North Korea's Kim Jong Un supervises cruise missile test

Shining BD Desk || Shining BD

Published: 10/13/2022 5:43:02 AM
North Korean leader Kim Jong Un oversaw the launch of long-range cruise missiles

North Korean leader Kim Jong Un oversaw the launch of long-range cruise missiles

State media quoted Kim as saying the tests showed the readiness of the country's nuclear forces for "actual war." North Korea has conducted a record number of tests this year.

North Korean leader Kim Jong Un supervised long-range cruise missile tests, state media said on Thursday.

Kim described the tests as a demonstration Pyongyang's readiness for "actual war."

State media laud weapons' capabilities, provide few details

North Korea's official Korean Central News Agency (KCNA) said the two missiles flew for nearly three hours.

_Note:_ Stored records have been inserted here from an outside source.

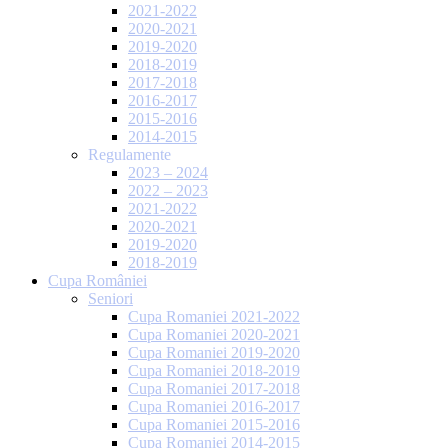
2021-2022
2020-2021
2019-2020
2018-2019
2017-2018
2016-2017
2015-2016
2014-2015
Regulamente
2023 – 2024
2022 – 2023
2021-2022
2020-2021
2019-2020
2018-2019
Cupa României
Seniori
Cupa Romaniei 2021-2022
Cupa Romaniei 2020-2021
Cupa Romaniei 2019-2020
Cupa Romaniei 2018-2019
Cupa Romaniei 2017-2018
Cupa Romaniei 2016-2017
Cupa Romaniei 2015-2016
Cupa Romaniei 2014-2015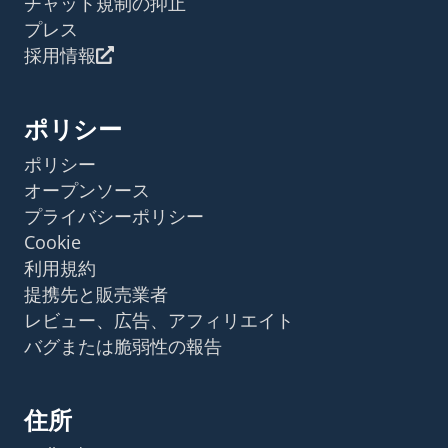
チャット規制の抑止
プレス
採用情報
ポリシー
ポリシー
オープンソース
プライバシーポリシー
Cookie
利用規約
提携先と販売業者
レビュー、広告、アフィリエイト
バグまたは脆弱性の報告
住所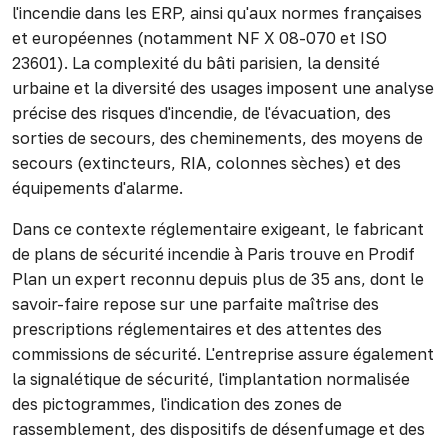
l'incendie dans les ERP, ainsi qu'aux normes françaises
et européennes (notamment NF X 08-070 et ISO
23601). La complexité du bâti parisien, la densité
urbaine et la diversité des usages imposent une analyse
précise des risques d'incendie, de l'évacuation, des
sorties de secours, des cheminements, des moyens de
secours (extincteurs, RIA, colonnes sèches) et des
équipements d'alarme.
Dans ce contexte réglementaire exigeant, le fabricant
de plans de sécurité incendie à Paris trouve en Prodif
Plan un expert reconnu depuis plus de 35 ans, dont le
savoir-faire repose sur une parfaite maîtrise des
prescriptions réglementaires et des attentes des
commissions de sécurité. L'entreprise assure également
la signalétique de sécurité, l'implantation normalisée
des pictogrammes, l'indication des zones de
rassemblement, des dispositifs de désenfumage et des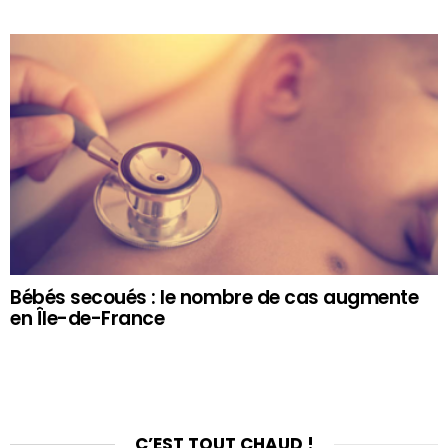
Bébés secoués : le nombre de cas augmente
en Île-de-France
C’EST TOUT CHAUD !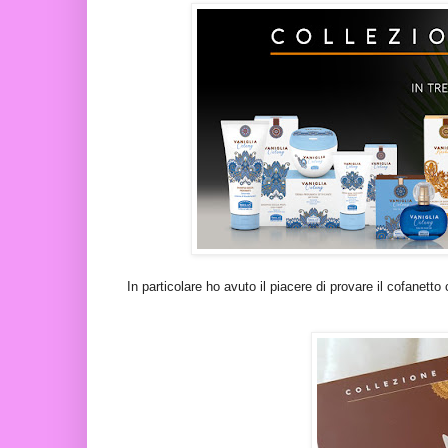
In particolare ho avuto il piacere di provare il cofanetto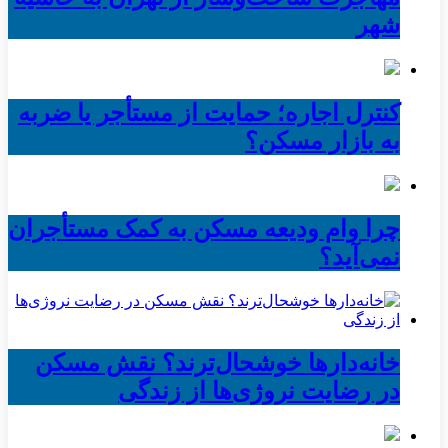
شهر
کنترل اجاره؛ حمایت از مستأجر یا ضربه
به بازار مسکن؟
چرا وام ودیعه مسکن به کمک مستأجران
نمی‌آید؟
خانه‌دارها خوشحال‌ترند؟ نقش مسکن
در رضایت نروژی‌ها از زندگی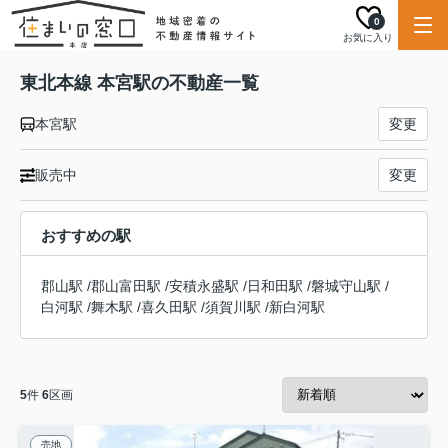
0
お気に入り
東北本線 本宮駅の不動産一覧
本宮駅
変更
販売中
変更
おすすめの駅
郡山駅
/
郡山富田駅
/
安積永盛駅
/
日和田駅
/
磐城守山駅
/
白河駅
/
舞木駅
/
喜久田駅
/
須賀川駅
/
新白河駅
5
件
6
区画
売地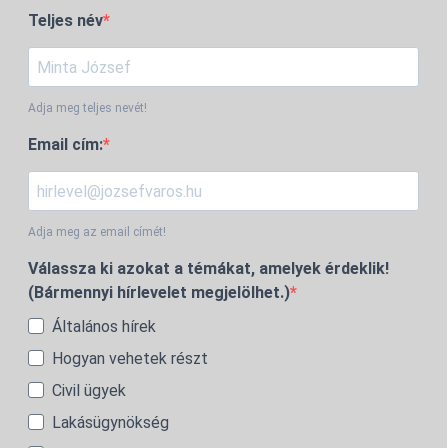
Teljes név
Adja meg teljes nevét!
Email cím:
Adja meg az email címét!
Válassza ki azokat a témákat, amelyek érdeklik!
(Bármennyi hírlevelet megjelölhet.)
Általános hírek
Hogyan vehetek részt
Civil ügyek
Lakásügynökség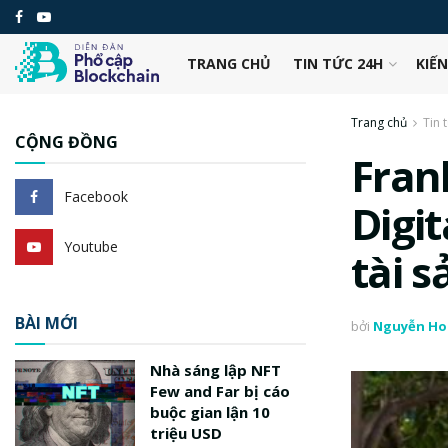
TRANG CHỦ
TIN TỨC 24H
KIẾ
Trang chủ
Tin 
CỘNG ĐỒNG
Fran
Facebook
Digi
Youtube
tài 
BÀI MỚI
bởi
Nguyễn Ho
Nhà sáng lập NFT
Few and Far bị cáo
buộc gian lận 10
triệu USD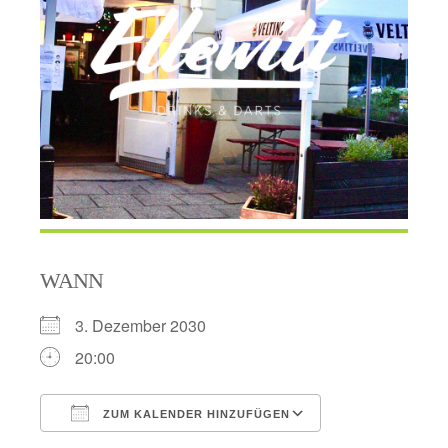
WANN
3. Dezember 2030
20:00
ZUM KALENDER HINZUFÜGEN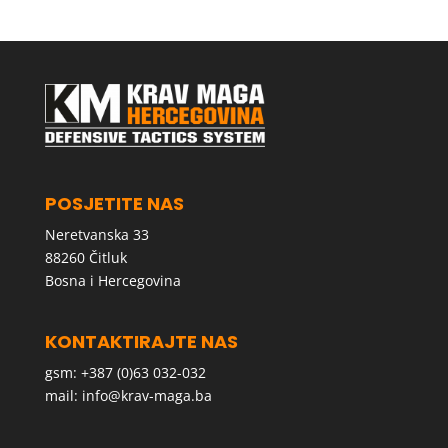
POSJETITE NAS
Neretvanska 33
88260 Čitluk
Bosna i Hercegovina
KONTAKTIRAJTE NAS
gsm: +387 (0)63 032-032
mail:
info@krav-maga.ba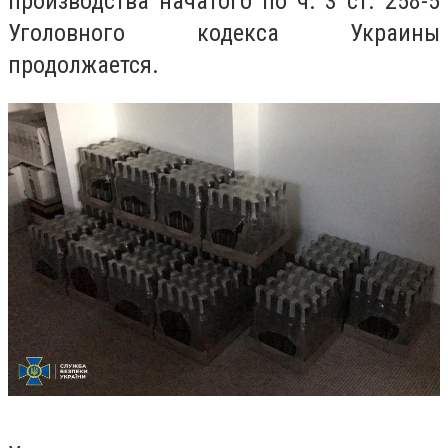
производства начатого по ч. 3 ст. 258-5
Уголовного кодекса Украины
продолжается.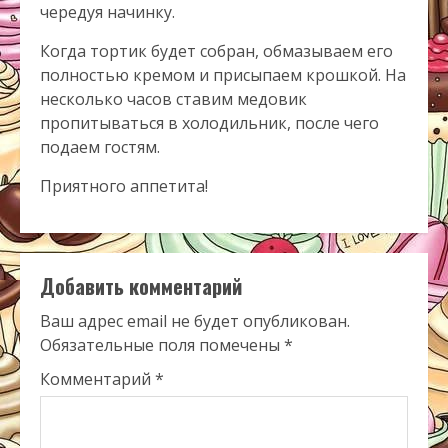
чередуя начинку.
Когда тортик будет собран, обмазываем его
полностью кремом и присыпаем крошкой. На
несколько часов ставим медовик
пропитываться в холодильник, после чего
подаем гостям.
Приятного аппетита!
Добавить комментарий
Ваш адрес email не будет опубликован.
Обязательные поля помечены
*
Комментарий
*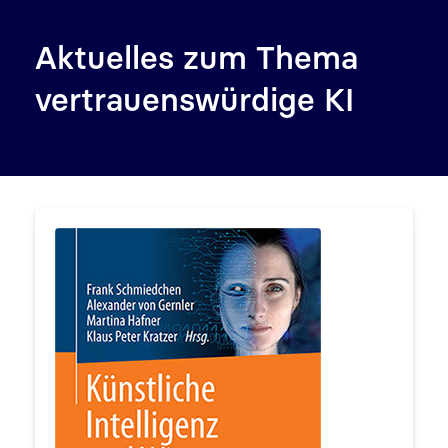
Aktuelles zum Thema
vertrauenswürdige KI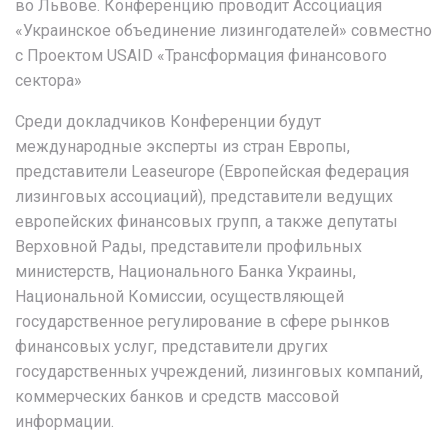
во Львове. Конференцию проводит Ассоциация
«Украинское объединение лизингодателей» совместно
с Проектом USAID «Трансформация финансового
сектора»
Среди докладчиков Конференции будут
международные эксперты из стран Европы,
представители Leaseurope (Европейская федерация
лизинговых ассоциаций), представители ведущих
европейских финансовых групп, а также депутаты
Верховной Рады, представители профильных
министерств, Национального Банка Украины,
Национальной Комиссии, осуществляющей
государственное регулирование в сфере рынков
финансовых услуг, представители других
государственных учреждений, лизинговых компаний,
коммерческих банков и средств массовой
информации.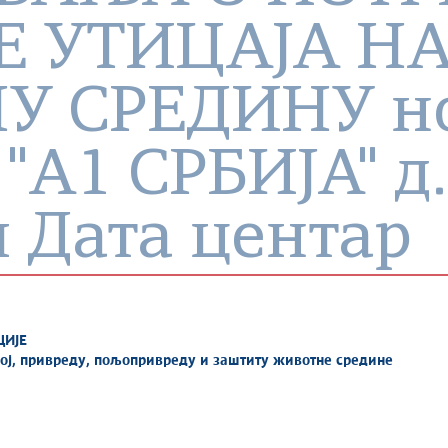
Е УТИЦАЈА Н
У СРЕДИНУ н
"A1 СРБИЈА" д.
 Дата центар
ЦИЈЕ
вој, привреду, пољопривреду и заштиту животне средине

The test showed they could hit targets roughly 2,000 kilometers (around 1,250 miles) away, the agency reported.

KCNA said that the test was aimed at improving the "combat efficiency and might" of long-range strategic cruise missiles "for the operation of tactical nukes."

Kim said the country's nuclear forces were prepared for "actual war to bring enemies under their control at a blow." He described North Korea's weapons systems as "mobile, precise and powerful."

The North Korean leader added that the missile tests send "another clear warning to enemies."

He said North Korea would "resolutely deter any crucial military crisis and war crisis at any time and completely take the initiative in it."

North Korean leader Kim Jong Un oversees military drills alongside officials

Kim said the North Korea's nuclear forces were prepared for "actual war"

Record number of tests this year

North Korea has run a record number of weapons tests this year. Pyongyang launched 12 ballistic missiles in a span of two weeks through October 9. One of the missiles flew over Japan.

Authorities in Pyongyang said the tests were a warning to South Korea and the US for staging joint naval exercises that including a US aircraft carrier. North Korea called the drills "dangerous."

The country has also been increasingly bellicose in recent comments on the issue.

Last month, Pyongyang's parliament passed a low that allowed, among other things, for the preemptive use of nuclear weapons against South Korea or the United States in the event of an attack on North Korea's leadership.

The country also said that it would only give up its nuclear arsenal if there were global disarmament, in a blow to those still hoping to negotiate Pyongyang's disarmament individually.

South Korean officials say the North could conduct a nuclear test in the coming months.

This coincides with a change of leadership in the South earlier this year, when Yoon Suk-yeol, who is deemed more hawkish on Pyongyang than his predecessor, won the presidency.